◆ WORK INSTRUCTIONS: Skip any pictures. Repeat the data exactly, from its first line through the line that holds "To be entitled", both included.

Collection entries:
---+---

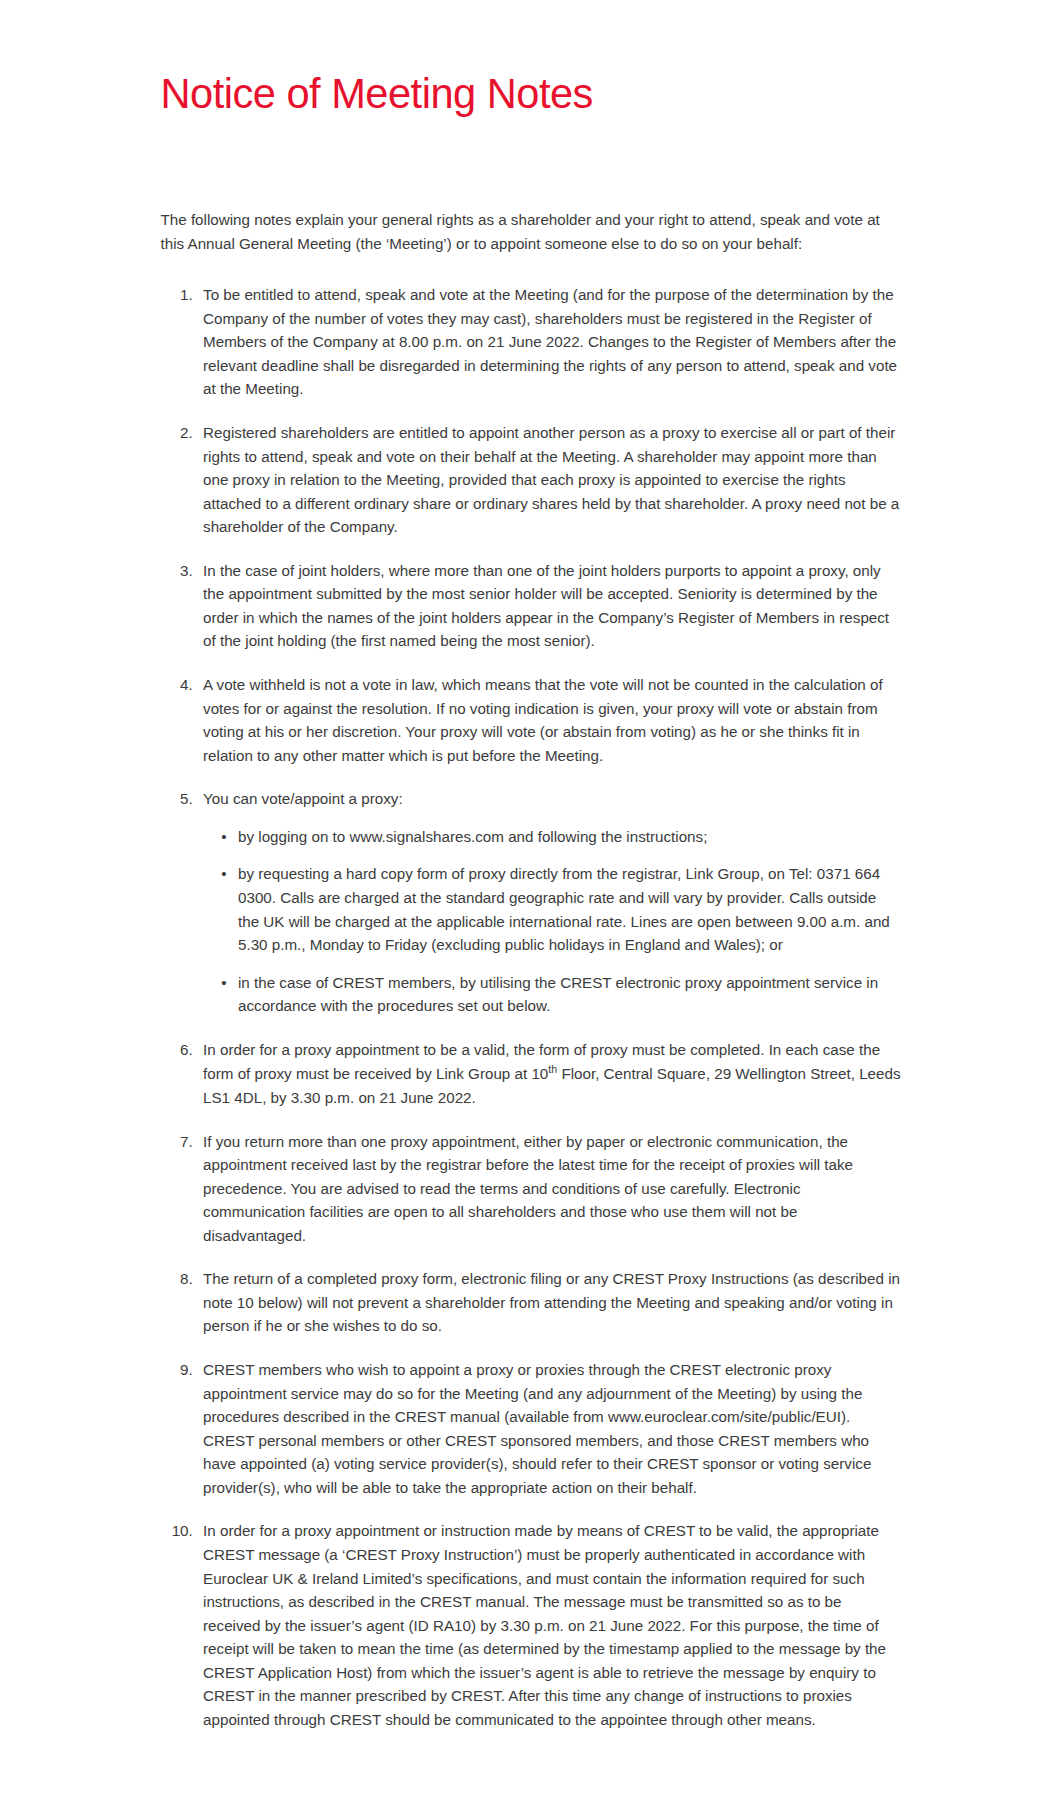Notice of Meeting Notes
The following notes explain your general rights as a shareholder and your right to attend, speak and vote at this Annual General Meeting (the ‘Meeting’) or to appoint someone else to do so on your behalf:
To be entitled to attend, speak and vote at the Meeting (and for the purpose of the determination by the Company of the number of votes they may cast), shareholders must be registered in the Register of Members of the Company at 8.00 p.m. on 21 June 2022. Changes to the Register of Members after the relevant deadline shall be disregarded in determining the rights of any person to attend, speak and vote at the Meeting.
Registered shareholders are entitled to appoint another person as a proxy to exercise all or part of their rights to attend, speak and vote on their behalf at the Meeting. A shareholder may appoint more than one proxy in relation to the Meeting, provided that each proxy is appointed to exercise the rights attached to a different ordinary share or ordinary shares held by that shareholder. A proxy need not be a shareholder of the Company.
In the case of joint holders, where more than one of the joint holders purports to appoint a proxy, only the appointment submitted by the most senior holder will be accepted. Seniority is determined by the order in which the names of the joint holders appear in the Company’s Register of Members in respect of the joint holding (the first named being the most senior).
A vote withheld is not a vote in law, which means that the vote will not be counted in the calculation of votes for or against the resolution. If no voting indication is given, your proxy will vote or abstain from voting at his or her discretion. Your proxy will vote (or abstain from voting) as he or she thinks fit in relation to any other matter which is put before the Meeting.
You can vote/appoint a proxy:
by logging on to www.signalshares.com and following the instructions;
by requesting a hard copy form of proxy directly from the registrar, Link Group, on Tel: 0371 664 0300. Calls are charged at the standard geographic rate and will vary by provider. Calls outside the UK will be charged at the applicable international rate. Lines are open between 9.00 a.m. and 5.30 p.m., Monday to Friday (excluding public holidays in England and Wales); or
in the case of CREST members, by utilising the CREST electronic proxy appointment service in accordance with the procedures set out below.
In order for a proxy appointment to be a valid, the form of proxy must be completed. In each case the form of proxy must be received by Link Group at 10th Floor, Central Square, 29 Wellington Street, Leeds LS1 4DL, by 3.30 p.m. on 21 June 2022.
If you return more than one proxy appointment, either by paper or electronic communication, the appointment received last by the registrar before the latest time for the receipt of proxies will take precedence. You are advised to read the terms and conditions of use carefully. Electronic communication facilities are open to all shareholders and those who use them will not be disadvantaged.
The return of a completed proxy form, electronic filing or any CREST Proxy Instructions (as described in note 10 below) will not prevent a shareholder from attending the Meeting and speaking and/or voting in person if he or she wishes to do so.
CREST members who wish to appoint a proxy or proxies through the CREST electronic proxy appointment service may do so for the Meeting (and any adjournment of the Meeting) by using the procedures described in the CREST manual (available from www.euroclear.com/site/public/EUI). CREST personal members or other CREST sponsored members, and those CREST members who have appointed (a) voting service provider(s), should refer to their CREST sponsor or voting service provider(s), who will be able to take the appropriate action on their behalf.
In order for a proxy appointment or instruction made by means of CREST to be valid, the appropriate CREST message (a ‘CREST Proxy Instruction’) must be properly authenticated in accordance with Euroclear UK & Ireland Limited’s specifications, and must contain the information required for such instructions, as described in the CREST manual. The message must be transmitted so as to be received by the issuer’s agent (ID RA10) by 3.30 p.m. on 21 June 2022. For this purpose, the time of receipt will be taken to mean the time (as determined by the timestamp applied to the message by the CREST Application Host) from which the issuer’s agent is able to retrieve the message by enquiry to CREST in the manner prescribed by CREST. After this time any change of instructions to proxies appointed through CREST should be communicated to the appointee through other means.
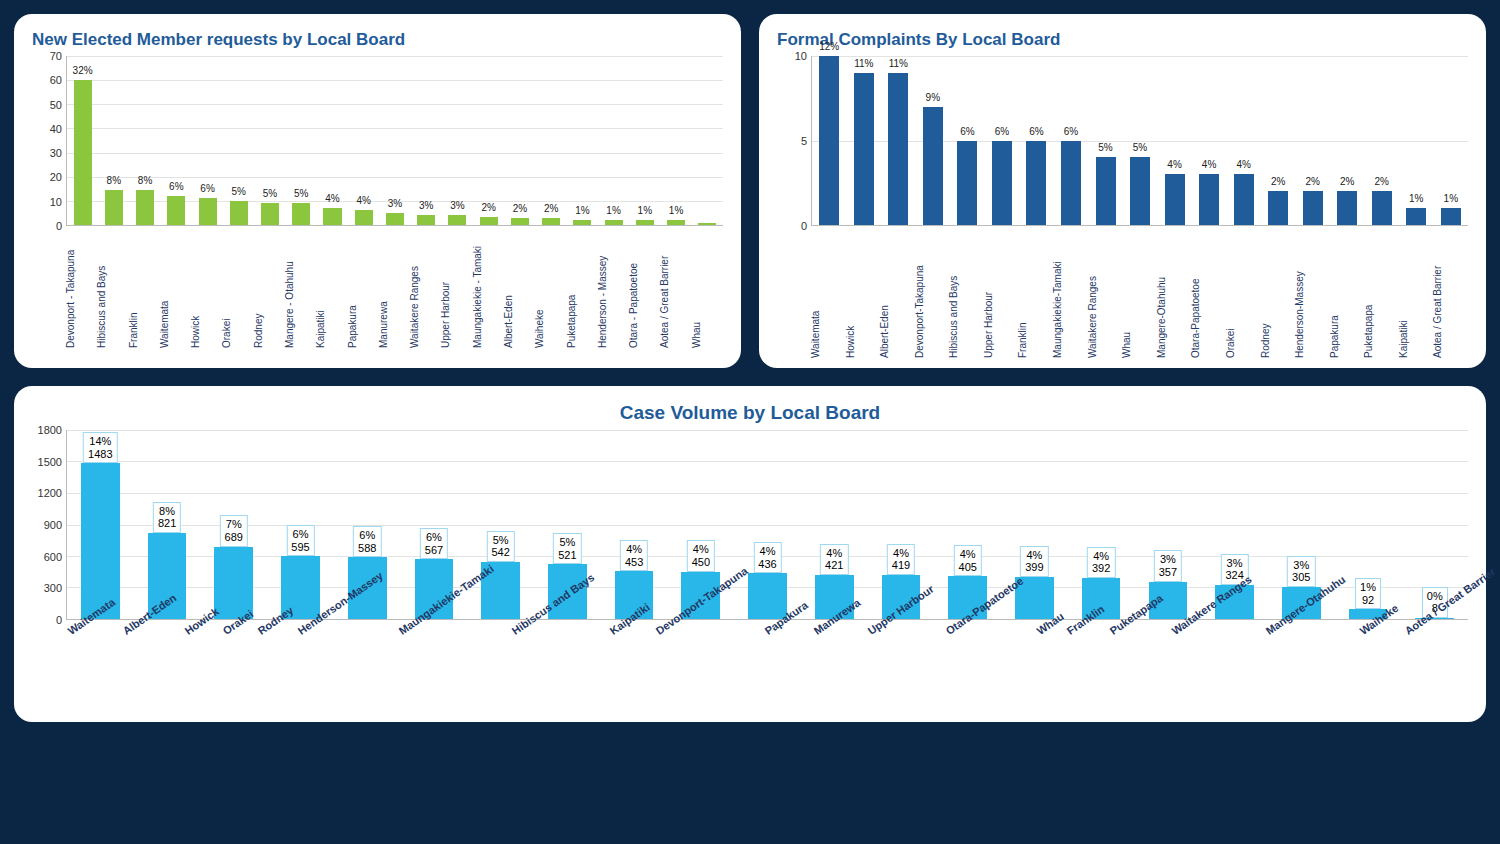New Elected Member requests by Local Board
70 60 50 40 30 20 10 0
32%
8%
8%
6%
6%
5%
5%
5%
4%
4%
3%
3%
3%
2%
2%
2%
1%
1%
1%
1%
Devonport - Takapuna
Hibiscus and Bays
Franklin
Waitemata
Howick
Orakei
Rodney
Mangere - Otahuhu
Kaipatiki
Papakura
Manurewa
Waitakere Ranges
Upper Harbour
Maungakiekie - Tamaki
Albert-Eden
Waiheke
Puketapapa
Henderson - Massey
Otara - Papatoetoe
Aotea / Great Barrier
Whau
Formal Complaints By Local Board
10 5 0
12%
11%
11%
9%
6%
6%
6%
6%
5%
5%
4%
4%
4%
2%
2%
2%
2%
1%
1%
Waitemata
Howick
Albert-Eden
Devonport-Takapuna
Hibiscus and Bays
Upper Harbour
Franklin
Maungakiekie-Tamaki
Waitakere Ranges
Whau
Mangere-Otahuhu
Otara-Papatoetoe
Orakei
Rodney
Henderson-Massey
Papakura
Puketapapa
Kaipatiki
Aotea / Great Barrier
Case Volume by Local Board
1800 1500 1200 900 600 300 0
14%
1483
8%
821
7%
689
6%
595
6%
588
6%
567
5%
542
5%
521
4%
453
4%
450
4%
436
4%
421
4%
419
4%
405
4%
399
4%
392
3%
357
3%
324
3%
305
1%
92
0%
8
Waitemata
Albert-Eden
Howick
Orakei
Rodney
Henderson-Massey
Maungakiekie-Tamaki
Hibiscus and Bays
Kaipatiki
Devonport-Takapuna
Papakura
Manurewa
Upper Harbour
Otara-Papatoetoe
Whau
Franklin
Puketapapa
Waitakere Ranges
Mangere-Otahuhu
Waiheke
Aotea / Great Barrier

---+---

◆ SOLUTION TO THIS EXERCISE:
Notice of Meeting Notes
The following notes explain your general rights as a shareholder and your right to attend, speak and vote at this Annual General Meeting (the ‘Meeting’) or to appoint someone else to do so on your behalf:
To be entitled to attend, speak and vote at the Meeting (and for the purpose of the determination by the Company of the number of votes they may cast), shareholders must be registered in the Register of Members of the Company at 8.00 p.m. on 21 June 2022. Changes to the Register of Members after the relevant deadline shall be disregarded in determining the rights of any person to attend, speak and vote at the Meeting.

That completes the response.